En 1741, le célèbre compositeur saxon-britannique Georg Friedrich Haendel compose un opéra intitulé Samson, en référence au personnage biblique du même nom. L'œuvre fut considérée comme l’une de ses meilleures. Au début de l’Acte I, le personnage de Samson chante :
Why by an angel was my birth foretold ?
Pourquoi ma naissance a-t-elle été prédite par un ange ?
C’est simple, on se pose exactement la même question dans notre éclairage !
Ce passage ouvre le chapitre 13 du livre des Juges et inaugure le récit de l’histoire de Samson. Un ange apparaît à la mère de Samson et annonce sa naissance.
Les enfants d’Israël firent encore ce qui est mal aux yeux de YHWH et YHWH les livra entre les mains des Philistins pendant quarante ans.
Il y avait un homme de Çoréa, de la famille des Danites, nommé Manoah, dont la femme était stérile et n’avait pas enfanté.
L’ange de YHWH apparut à la femme et lui dit :
— Voici donc, tu es stérile et sans enfant mais tu concevras et enfanteras un fils. Et maintenant prends bien garde, ne bois ni vin ni liqueur forte et ne mange rien d’impur, car tu vas concevoir et enfanter un fils. Le rasoir ne passera pas sur sa tête car cet enfant sera nazir de Dieu dès le sein de sa mère et c’est lui qui commencera à sauver Israël de la main des Philistins.

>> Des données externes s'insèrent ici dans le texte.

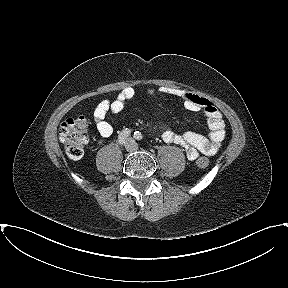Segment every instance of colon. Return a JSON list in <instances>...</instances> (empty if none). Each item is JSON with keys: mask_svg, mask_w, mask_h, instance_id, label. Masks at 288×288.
<instances>
[{"mask_svg": "<svg viewBox=\"0 0 288 288\" xmlns=\"http://www.w3.org/2000/svg\"><path fill=\"white\" fill-rule=\"evenodd\" d=\"M88 126L89 121L84 116L68 118L62 122L59 138L71 159L77 160L83 156L88 142ZM196 164L200 168H206L209 166V159L201 156L197 159Z\"/></svg>", "mask_w": 288, "mask_h": 288, "instance_id": "5ec220e1", "label": "colon"}]
</instances>
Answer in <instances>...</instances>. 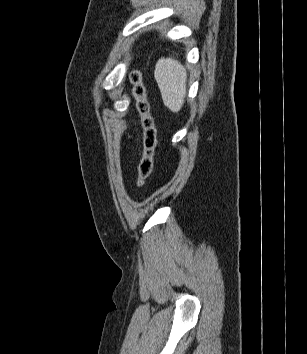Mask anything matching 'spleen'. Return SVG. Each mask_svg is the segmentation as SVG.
<instances>
[{
	"mask_svg": "<svg viewBox=\"0 0 307 354\" xmlns=\"http://www.w3.org/2000/svg\"><path fill=\"white\" fill-rule=\"evenodd\" d=\"M154 77L164 105L177 113L182 108L186 95L185 68L172 57L161 58L156 63Z\"/></svg>",
	"mask_w": 307,
	"mask_h": 354,
	"instance_id": "obj_1",
	"label": "spleen"
}]
</instances>
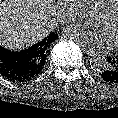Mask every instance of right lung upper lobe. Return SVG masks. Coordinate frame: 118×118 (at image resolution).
Here are the masks:
<instances>
[{
  "label": "right lung upper lobe",
  "mask_w": 118,
  "mask_h": 118,
  "mask_svg": "<svg viewBox=\"0 0 118 118\" xmlns=\"http://www.w3.org/2000/svg\"><path fill=\"white\" fill-rule=\"evenodd\" d=\"M56 39L57 35L54 32H52L50 33L47 39L38 42L37 44H34L33 46L30 47V49L35 53L37 70L39 71L43 70L46 63V58L48 56L49 47L51 43Z\"/></svg>",
  "instance_id": "1"
}]
</instances>
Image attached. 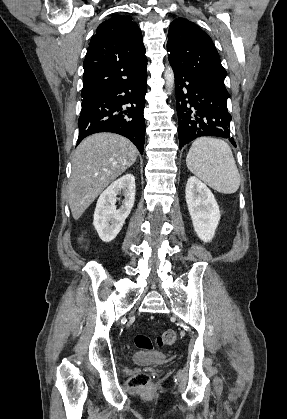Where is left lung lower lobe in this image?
<instances>
[{"label": "left lung lower lobe", "instance_id": "1", "mask_svg": "<svg viewBox=\"0 0 287 419\" xmlns=\"http://www.w3.org/2000/svg\"><path fill=\"white\" fill-rule=\"evenodd\" d=\"M174 74L180 148L203 136L227 138L235 146L224 82L180 71Z\"/></svg>", "mask_w": 287, "mask_h": 419}]
</instances>
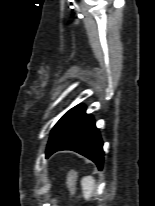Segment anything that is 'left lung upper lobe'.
<instances>
[{
  "label": "left lung upper lobe",
  "mask_w": 155,
  "mask_h": 206,
  "mask_svg": "<svg viewBox=\"0 0 155 206\" xmlns=\"http://www.w3.org/2000/svg\"><path fill=\"white\" fill-rule=\"evenodd\" d=\"M85 110L86 108L79 104L64 114L54 126L48 141L47 148L64 136L74 126V124L84 116Z\"/></svg>",
  "instance_id": "5c2ea615"
}]
</instances>
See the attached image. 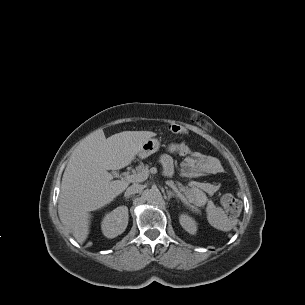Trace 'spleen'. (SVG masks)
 <instances>
[{
    "instance_id": "1",
    "label": "spleen",
    "mask_w": 305,
    "mask_h": 305,
    "mask_svg": "<svg viewBox=\"0 0 305 305\" xmlns=\"http://www.w3.org/2000/svg\"><path fill=\"white\" fill-rule=\"evenodd\" d=\"M220 216V220L219 222L217 223V227L219 229H222V230H227L225 224L222 222L223 221V211L221 209H215L213 210V216Z\"/></svg>"
}]
</instances>
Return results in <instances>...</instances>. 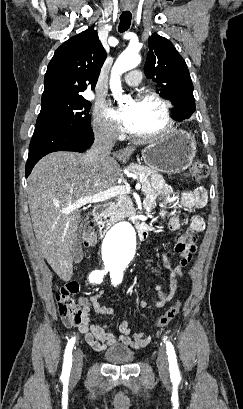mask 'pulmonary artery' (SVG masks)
Instances as JSON below:
<instances>
[{
	"instance_id": "obj_1",
	"label": "pulmonary artery",
	"mask_w": 243,
	"mask_h": 409,
	"mask_svg": "<svg viewBox=\"0 0 243 409\" xmlns=\"http://www.w3.org/2000/svg\"><path fill=\"white\" fill-rule=\"evenodd\" d=\"M141 73L138 70H132L125 76V83L129 86H136L140 83Z\"/></svg>"
}]
</instances>
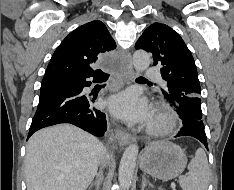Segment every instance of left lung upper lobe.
<instances>
[{
	"label": "left lung upper lobe",
	"mask_w": 234,
	"mask_h": 190,
	"mask_svg": "<svg viewBox=\"0 0 234 190\" xmlns=\"http://www.w3.org/2000/svg\"><path fill=\"white\" fill-rule=\"evenodd\" d=\"M153 54V66L161 67L167 81L164 97L186 116L202 121L200 83L194 59L186 44L172 28L153 23L135 44Z\"/></svg>",
	"instance_id": "1"
}]
</instances>
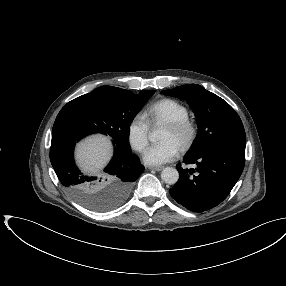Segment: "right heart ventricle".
Listing matches in <instances>:
<instances>
[{
    "instance_id": "right-heart-ventricle-1",
    "label": "right heart ventricle",
    "mask_w": 286,
    "mask_h": 286,
    "mask_svg": "<svg viewBox=\"0 0 286 286\" xmlns=\"http://www.w3.org/2000/svg\"><path fill=\"white\" fill-rule=\"evenodd\" d=\"M146 116L152 124L166 123L171 120L189 117L188 108L181 102L165 98L147 107Z\"/></svg>"
}]
</instances>
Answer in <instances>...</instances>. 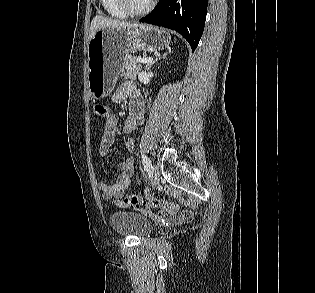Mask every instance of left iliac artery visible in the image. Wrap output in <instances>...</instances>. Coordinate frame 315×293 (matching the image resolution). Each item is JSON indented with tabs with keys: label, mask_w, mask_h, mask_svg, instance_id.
I'll return each mask as SVG.
<instances>
[{
	"label": "left iliac artery",
	"mask_w": 315,
	"mask_h": 293,
	"mask_svg": "<svg viewBox=\"0 0 315 293\" xmlns=\"http://www.w3.org/2000/svg\"><path fill=\"white\" fill-rule=\"evenodd\" d=\"M142 161H143L144 169L146 171H149L150 168H151V161H150V159L145 154H142Z\"/></svg>",
	"instance_id": "obj_1"
}]
</instances>
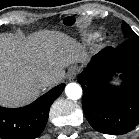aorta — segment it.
<instances>
[{"instance_id":"1","label":"aorta","mask_w":139,"mask_h":139,"mask_svg":"<svg viewBox=\"0 0 139 139\" xmlns=\"http://www.w3.org/2000/svg\"><path fill=\"white\" fill-rule=\"evenodd\" d=\"M65 94L71 100H78L82 97V88L77 83H69L65 87Z\"/></svg>"}]
</instances>
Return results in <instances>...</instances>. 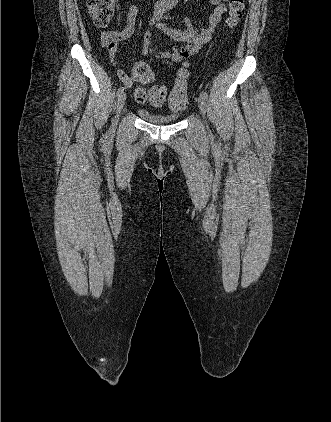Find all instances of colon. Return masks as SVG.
<instances>
[{"mask_svg":"<svg viewBox=\"0 0 331 422\" xmlns=\"http://www.w3.org/2000/svg\"><path fill=\"white\" fill-rule=\"evenodd\" d=\"M89 14L98 27H106L111 18L118 10V0H86ZM244 10V0H228V17L226 25L228 28H236L240 22ZM133 75L148 89L139 88L136 91L138 100L149 99L156 104H163L166 99V89L154 83V75L150 67L142 62L136 63L133 67ZM189 73L186 68L180 70L174 87L169 94L168 107L173 113H179L186 109L188 104L187 86Z\"/></svg>","mask_w":331,"mask_h":422,"instance_id":"5ec220e1","label":"colon"}]
</instances>
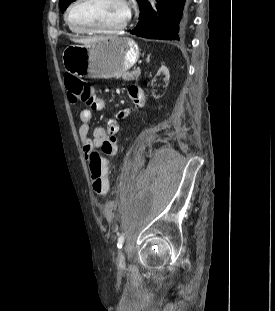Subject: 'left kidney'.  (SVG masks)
Here are the masks:
<instances>
[{
	"mask_svg": "<svg viewBox=\"0 0 275 311\" xmlns=\"http://www.w3.org/2000/svg\"><path fill=\"white\" fill-rule=\"evenodd\" d=\"M158 78L160 82H152L151 87L152 89H167L169 83V70L166 66H161L158 73ZM155 99H158L160 96L153 95Z\"/></svg>",
	"mask_w": 275,
	"mask_h": 311,
	"instance_id": "5707ae66",
	"label": "left kidney"
}]
</instances>
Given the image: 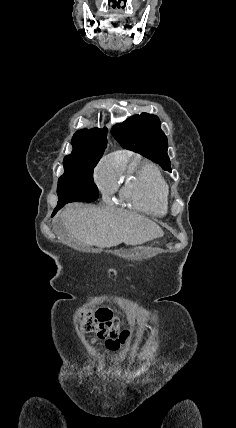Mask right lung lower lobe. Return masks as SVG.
I'll return each instance as SVG.
<instances>
[{"label": "right lung lower lobe", "mask_w": 236, "mask_h": 428, "mask_svg": "<svg viewBox=\"0 0 236 428\" xmlns=\"http://www.w3.org/2000/svg\"><path fill=\"white\" fill-rule=\"evenodd\" d=\"M58 210H54L53 215L57 212Z\"/></svg>", "instance_id": "obj_1"}]
</instances>
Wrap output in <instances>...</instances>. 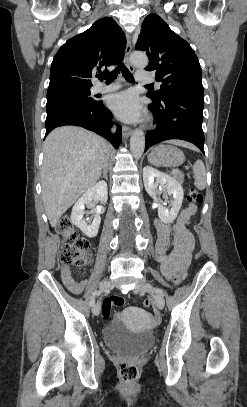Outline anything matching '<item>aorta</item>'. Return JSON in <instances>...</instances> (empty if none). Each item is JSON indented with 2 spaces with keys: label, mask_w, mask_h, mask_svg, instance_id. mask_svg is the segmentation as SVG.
Here are the masks:
<instances>
[{
  "label": "aorta",
  "mask_w": 247,
  "mask_h": 407,
  "mask_svg": "<svg viewBox=\"0 0 247 407\" xmlns=\"http://www.w3.org/2000/svg\"><path fill=\"white\" fill-rule=\"evenodd\" d=\"M131 63L139 68H144L148 65V57L143 52H133L130 56ZM145 148V135L140 129L133 132L130 138V149L134 158H140Z\"/></svg>",
  "instance_id": "1"
}]
</instances>
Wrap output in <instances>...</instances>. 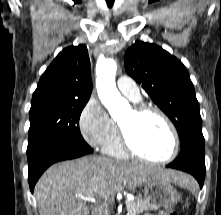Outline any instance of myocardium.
<instances>
[{"instance_id": "f54148a6", "label": "myocardium", "mask_w": 221, "mask_h": 215, "mask_svg": "<svg viewBox=\"0 0 221 215\" xmlns=\"http://www.w3.org/2000/svg\"><path fill=\"white\" fill-rule=\"evenodd\" d=\"M133 113L136 116H142L148 113H153L158 115L165 125L167 126L171 137H172V150L171 153L164 159L161 160H153L141 154L132 144L131 139L125 130V128L119 123V136L120 142L122 145L123 150L129 155L139 160L145 161L147 163L156 164V165H164L172 162L178 155L179 148H180V138L178 132L170 120V118L158 107L152 105H137L132 109Z\"/></svg>"}]
</instances>
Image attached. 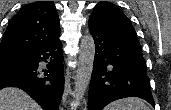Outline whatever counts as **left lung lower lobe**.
Here are the masks:
<instances>
[{
    "label": "left lung lower lobe",
    "mask_w": 171,
    "mask_h": 110,
    "mask_svg": "<svg viewBox=\"0 0 171 110\" xmlns=\"http://www.w3.org/2000/svg\"><path fill=\"white\" fill-rule=\"evenodd\" d=\"M89 30L96 53L88 110H102L108 103L124 97H140L154 107L141 47L110 34L92 19Z\"/></svg>",
    "instance_id": "left-lung-lower-lobe-1"
}]
</instances>
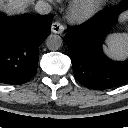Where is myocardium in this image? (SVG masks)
<instances>
[{"instance_id": "obj_1", "label": "myocardium", "mask_w": 128, "mask_h": 128, "mask_svg": "<svg viewBox=\"0 0 128 128\" xmlns=\"http://www.w3.org/2000/svg\"><path fill=\"white\" fill-rule=\"evenodd\" d=\"M104 0H73L69 7V15L76 21H87L101 9Z\"/></svg>"}]
</instances>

La femme alla dire à son mari :
— Un homme de Dieu est venu vers moi, il avait l’aspect d’un ange de Dieu, un aspect très redoutable. Je ne lui ai pas demandé d’où il était, et il ne m’a pas fait connaître son nom. Mais il m’a dit : « tu vas concevoir et enfanter un fils, et maintenant, ne bois ni vin ni liqueur forte et ne mange rien d’impur car cet enfant sera nazir de Dieu dès le sein de sa mère, jusqu’au jour de sa mort. » [...]
La femme enfanta un fils et lui donna le nom de Samson. L’enfant grandit et YHWH le bénit.
Le personnage de Samson apparaît dans un livre de la Bible assez méconnu : le Livre des Juges. Il fait partie de ce qu’on appelle « les livres historiques » dans la Bible. Le Livre des Juges fait suite au Livre de l’Exode et au Livre de Josué et continue de raconter l'installation du peuple d'Israël en Terre Promise.
Pour info, le terme « juge », bien loin de désigner les juges drapés de noir de nos tribunaux, traduit en fait le terme « shofet » en hébreu. Ce terme désigne plus globalement celui ou celle qui gouverne, à l’image d’un chef militaire.
Le Livre des Juges comporte des récits de viols, de pillages et de guerres, et raconte, entre autres, la corruption grandissante des Juges et même de la population entière d’Israël… Le bilan est plutôt glauque. Lisez par exemple notre article sur « l’horreur dans la Bible ». Il y est question d’une innocente violée, tuée et dépecée (en Jg 19).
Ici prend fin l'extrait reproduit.